25 339
Goedkeuring van de op 26 juli 1995 te Brussel tot stand gekomen Overeenkomst op grond van Artikel K.3 van het Verdrag betreffende de Europese Unie tot oprichting van een Europese Politiedienst (Europol-Overeenkomst) (Trb. 1995, 282); en van het op 24 juli 1996 te Brussel tot stand gekomen Protocol opgesteld op grond van Artikel K.3 van het Verdrag betreffende de Europese Unie, betreffende de prejudiciële uitlegging, door het Hof van Justitie van de Europese Gemeenschappen, van de Overeenkomst tot oprichting van een Europese Politiedienst (Trb. 1996, 265)

nr. 7
AMENDEMENT VAN HET LID VAN DEN DOEL

Ontvangen 26 november 1997

De ondergetekende stelt het volgende amendement voor:

Na artikel 3 wordt een nieuw artikel 3a ingevoegd, luidende:

Artikel 3a

1. Een ontwerp van een besluit:

a.
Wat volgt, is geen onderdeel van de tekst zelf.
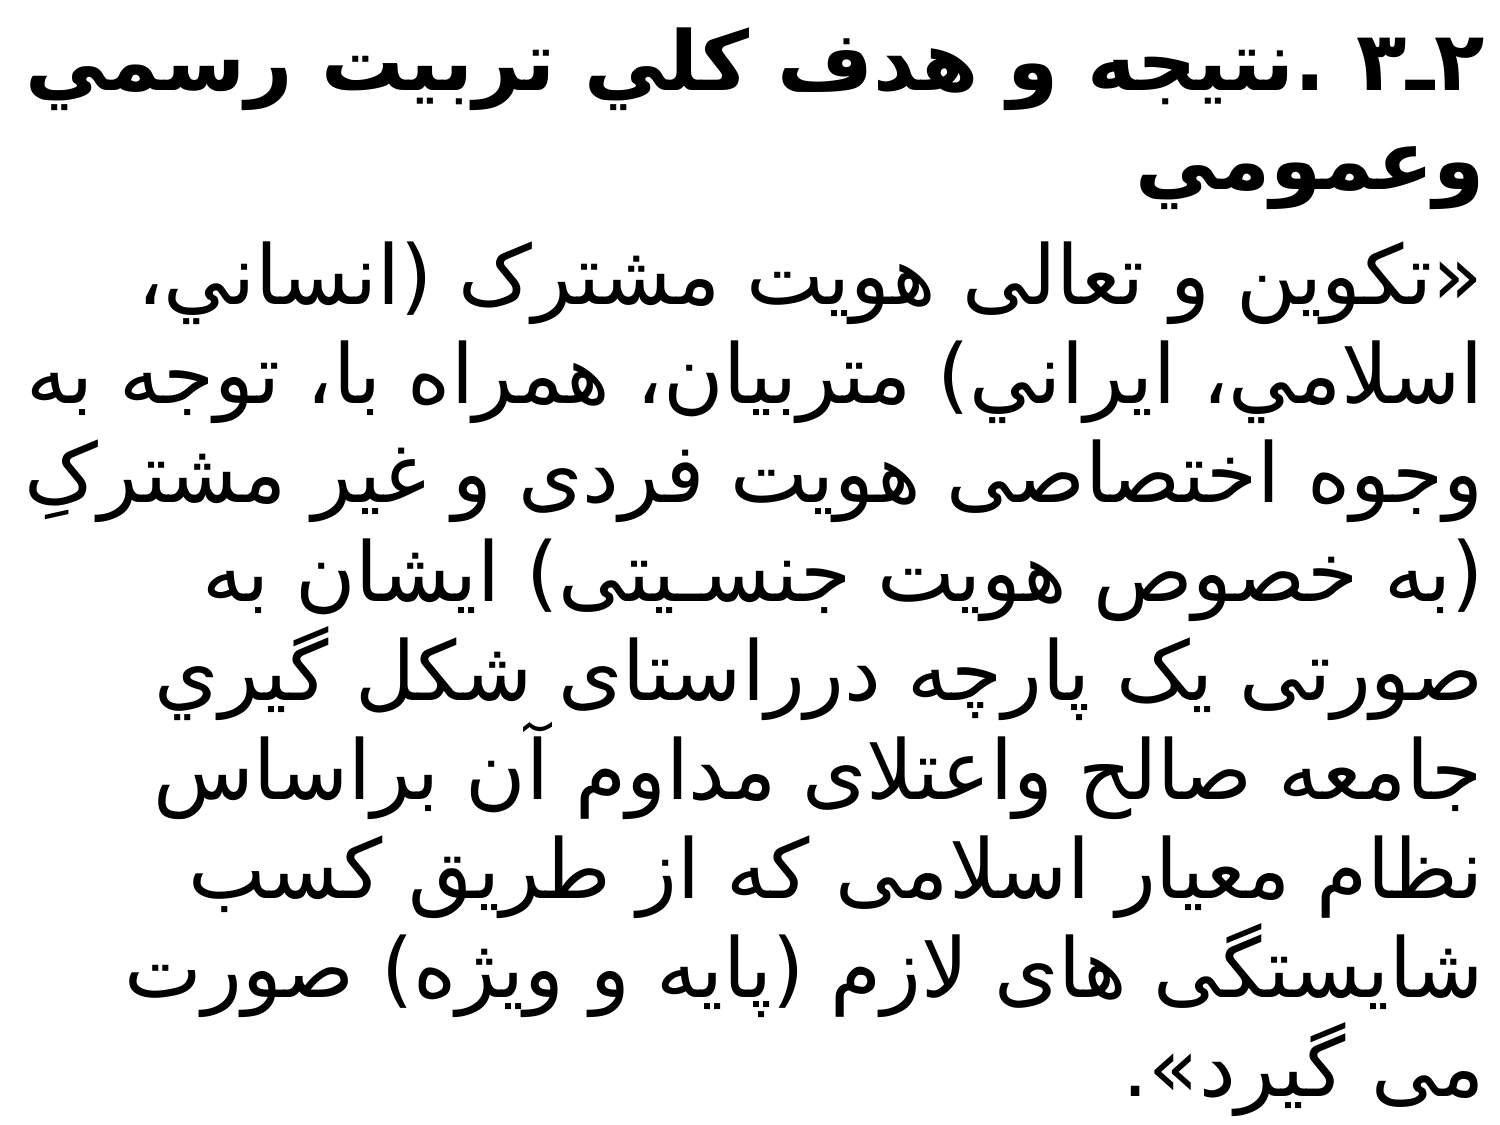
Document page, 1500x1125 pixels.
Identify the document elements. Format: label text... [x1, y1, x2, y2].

list ۲ـ۳ .نتيجه و هدف کلي تربيت رسمي وعمومي «تکوين و تعالی هويت مشترک (انساني، اسلامي، ايراني) متربيان، همراه با، توجه به وجوه اختصاصی هویت فردی و غیر مشترکِ (به خصوص هويت جنسـيتی) ايشان به صورتی يک پارچه درراستای شكل گيري جامعه صالح واعتلای مداوم آن براساس نظام معيار اسلامی که از طريق کسب شايستگی های لازم (پايه و ويژه) صورت می گيرد». [0, 0, 1500, 1125]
Europol op te dragen zich ook te belasten met in de bijlage behorende bij de in artikel 1 genoemde Overeenkomst vermelde vormen van criminaliteit of specifieke uitingsvormen daarvan, of

b. de omschrijvingen van de in de bijlage behorende bij de in artikel 1 genoemde Overeenkomst genoemde vormen van criminaliteit te verrijken, te wijzigen of aan te vullen, dan wel voor deze vormen van criminaliteit nieuwe omschrijvingen op te nemen,

welk besluit tot gevolg heeft of tot gevolg kan hebben dat taken van Europol direct of indirect met executieve bevoegdheden worden uitgebreid, wordt, voordat daaromtrent enigerlei besluitvorming door de Raad overeenkomstig Titel VI van het Verdrag van de Europese Unie plaatsvindt, terstond nadat de tekst van dat ontwerp tot stand is gekomen openbaar gemaakt en aan de Staten-Generaal voorgelegd.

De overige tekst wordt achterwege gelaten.